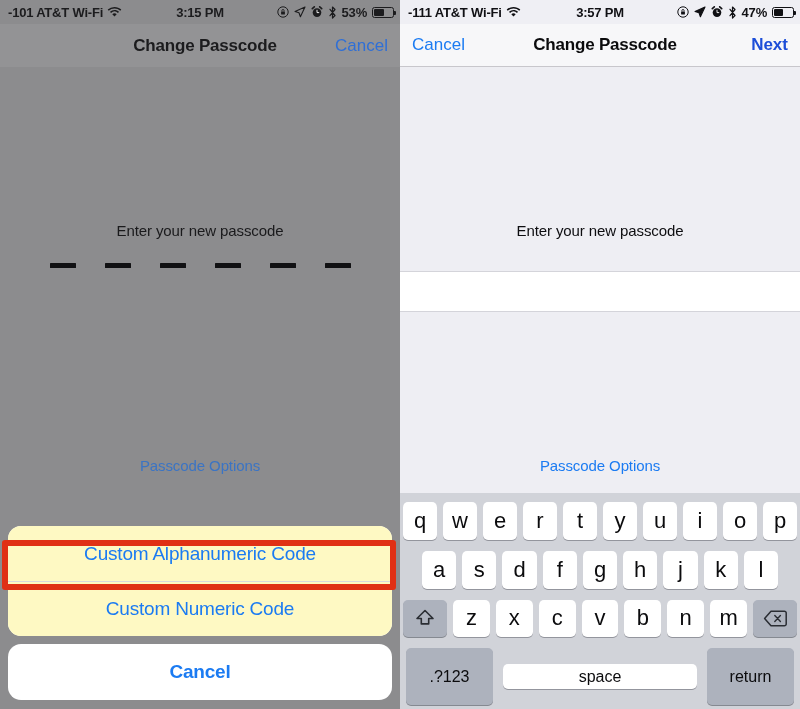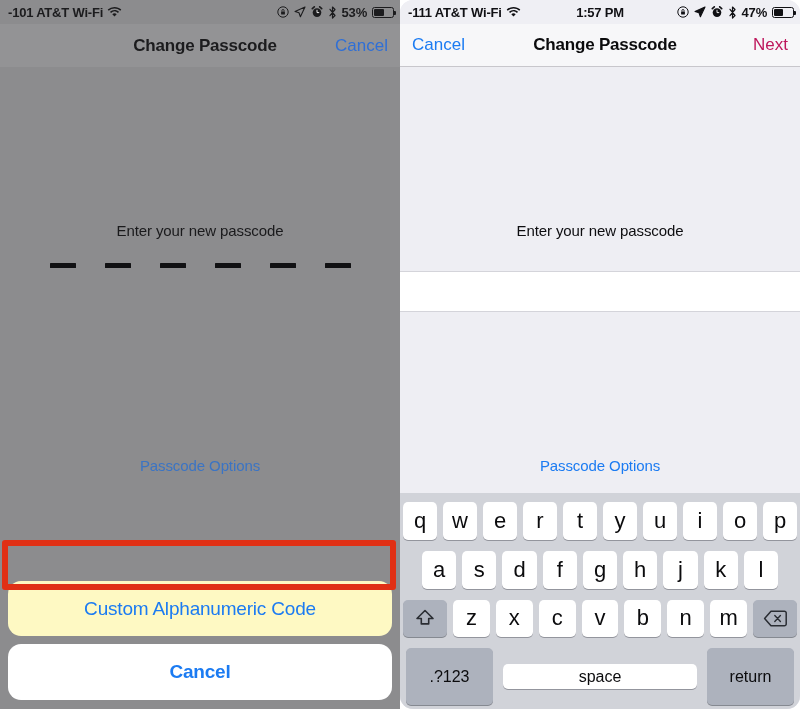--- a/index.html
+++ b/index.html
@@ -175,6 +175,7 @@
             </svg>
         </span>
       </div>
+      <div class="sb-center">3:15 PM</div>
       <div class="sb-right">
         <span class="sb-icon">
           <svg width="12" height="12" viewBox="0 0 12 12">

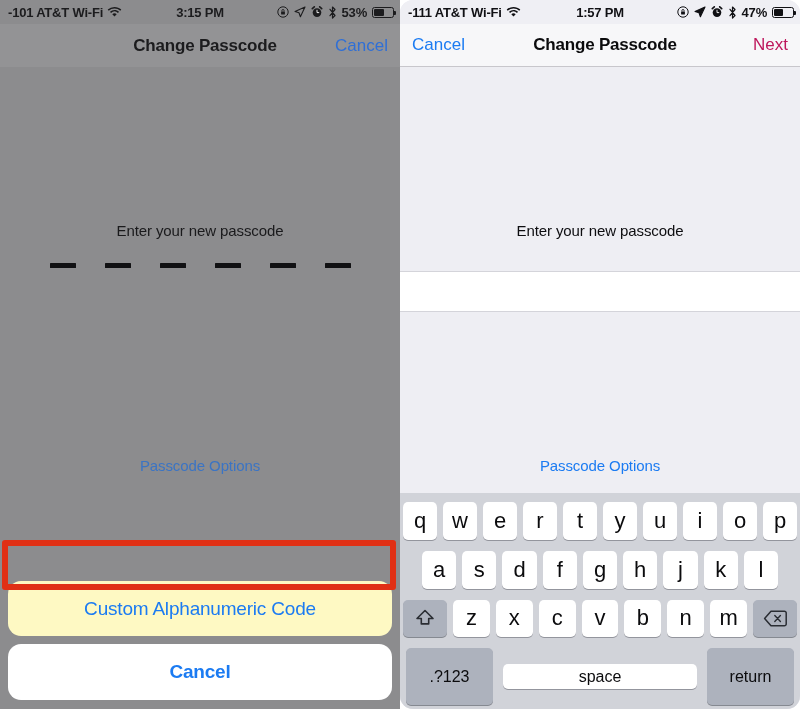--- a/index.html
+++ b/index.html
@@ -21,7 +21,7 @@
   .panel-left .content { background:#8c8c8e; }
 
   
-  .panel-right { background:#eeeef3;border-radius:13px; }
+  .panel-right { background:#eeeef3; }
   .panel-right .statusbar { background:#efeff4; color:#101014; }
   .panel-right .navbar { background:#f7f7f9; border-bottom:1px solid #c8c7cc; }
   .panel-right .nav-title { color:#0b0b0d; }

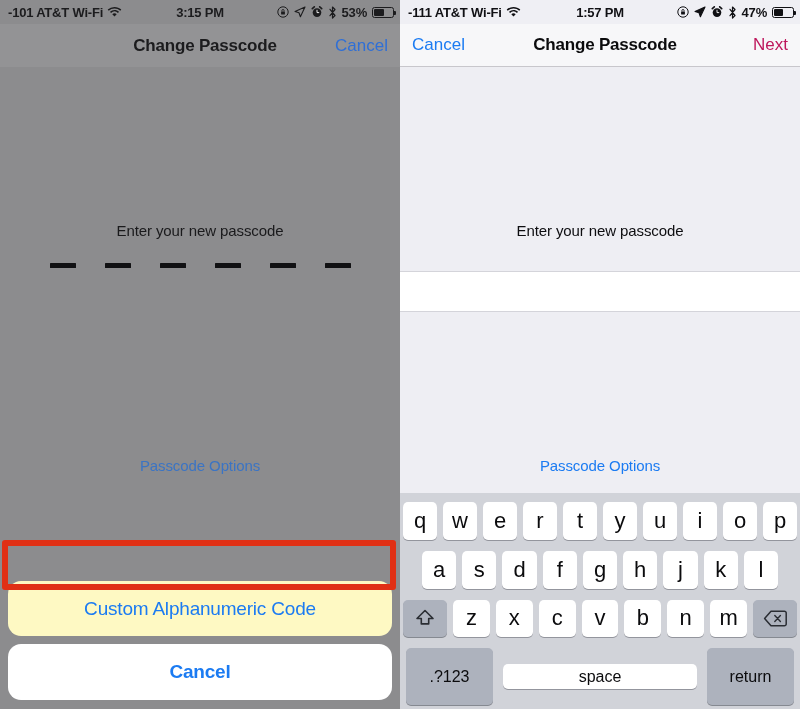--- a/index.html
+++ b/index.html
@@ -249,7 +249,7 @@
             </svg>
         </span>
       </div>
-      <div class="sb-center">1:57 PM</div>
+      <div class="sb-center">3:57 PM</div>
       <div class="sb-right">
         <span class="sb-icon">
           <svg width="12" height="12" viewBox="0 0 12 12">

++++++++

Task directions: Only lines containing the string "panel" are needed. Pull each of them out of the records above.

Exercise result:
   .panel-left .content { background:#8c8c8e; }
-  .panel-right { background:#eeeef3;border-radius:13px; }
+  .panel-right { background:#eeeef3; }
   .panel-right .statusbar { background:#efeff4; color:#101014; }
   .panel-right .navbar { background:#f7f7f9; border-bottom:1px solid #c8c7cc; }
   .panel-right .nav-title { color:#0b0b0d; }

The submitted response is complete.